*** Extracted records Section Begins ***
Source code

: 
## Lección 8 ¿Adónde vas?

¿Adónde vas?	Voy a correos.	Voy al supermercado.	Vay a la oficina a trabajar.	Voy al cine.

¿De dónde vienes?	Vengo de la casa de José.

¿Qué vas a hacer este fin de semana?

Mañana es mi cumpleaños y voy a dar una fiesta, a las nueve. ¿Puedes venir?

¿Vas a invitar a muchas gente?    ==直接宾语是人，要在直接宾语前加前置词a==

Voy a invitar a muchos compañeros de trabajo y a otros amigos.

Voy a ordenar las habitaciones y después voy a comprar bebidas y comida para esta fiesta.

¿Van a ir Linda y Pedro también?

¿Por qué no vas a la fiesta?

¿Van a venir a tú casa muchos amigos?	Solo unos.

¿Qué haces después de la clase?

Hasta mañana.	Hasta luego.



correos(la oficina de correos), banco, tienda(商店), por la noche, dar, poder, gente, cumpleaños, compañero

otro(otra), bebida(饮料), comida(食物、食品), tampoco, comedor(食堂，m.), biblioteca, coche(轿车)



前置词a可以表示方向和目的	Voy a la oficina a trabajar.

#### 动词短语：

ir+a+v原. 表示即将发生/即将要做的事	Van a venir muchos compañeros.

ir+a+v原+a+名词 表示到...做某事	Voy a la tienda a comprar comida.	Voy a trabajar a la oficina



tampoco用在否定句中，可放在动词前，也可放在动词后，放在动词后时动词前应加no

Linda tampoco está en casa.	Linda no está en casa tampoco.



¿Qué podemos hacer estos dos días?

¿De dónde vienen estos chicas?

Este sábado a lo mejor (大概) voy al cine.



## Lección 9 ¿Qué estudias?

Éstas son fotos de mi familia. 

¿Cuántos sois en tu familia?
*** Extracted records Section Ends ***
Activity: Copy out the records above exactly.

Solution below:
Source code

: 
## Lección 8 ¿Adónde vas?

¿Adónde vas?	Voy a correos.	Voy al supermercado.	Vay a la oficina a trabajar.	Voy al cine.

¿De dónde vienes?	Vengo de la casa de José.

¿Qué vas a hacer este fin de semana?

Mañana es mi cumpleaños y voy a dar una fiesta, a las nueve. ¿Puedes venir?

¿Vas a invitar a muchas gente?    ==直接宾语是人，要在直接宾语前加前置词a==

Voy a invitar a muchos compañeros de trabajo y a otros amigos.

Voy a ordenar las habitaciones y después voy a comprar bebidas y comida para esta fiesta.

¿Van a ir Linda y Pedro también?

¿Por qué no vas a la fiesta?

¿Van a venir a tú casa muchos amigos?	Solo unos.

¿Qué haces después de la clase?

Hasta mañana.	Hasta luego.



correos(la oficina de correos), banco, tienda(商店), por la noche, dar, poder, gente, cumpleaños, compañero

otro(otra), bebida(饮料), comida(食物、食品), tampoco, comedor(食堂，m.), biblioteca, coche(轿车)



前置词a可以表示方向和目的	Voy a la oficina a trabajar.

#### 动词短语：

ir+a+v原. 表示即将发生/即将要做的事	Van a venir muchos compañeros.

ir+a+v原+a+名词 表示到...做某事	Voy a la tienda a comprar comida.	Voy a trabajar a la oficina



tampoco用在否定句中，可放在动词前，也可放在动词后，放在动词后时动词前应加no

Linda tampoco está en casa.	Linda no está en casa tampoco.



¿Qué podemos hacer estos dos días?

¿De dónde vienen estos chicas?

Este sábado a lo mejor (大概) voy al cine.



## Lección 9 ¿Qué estudias?

Éstas son fotos de mi familia. 

¿Cuántos sois en tu familia?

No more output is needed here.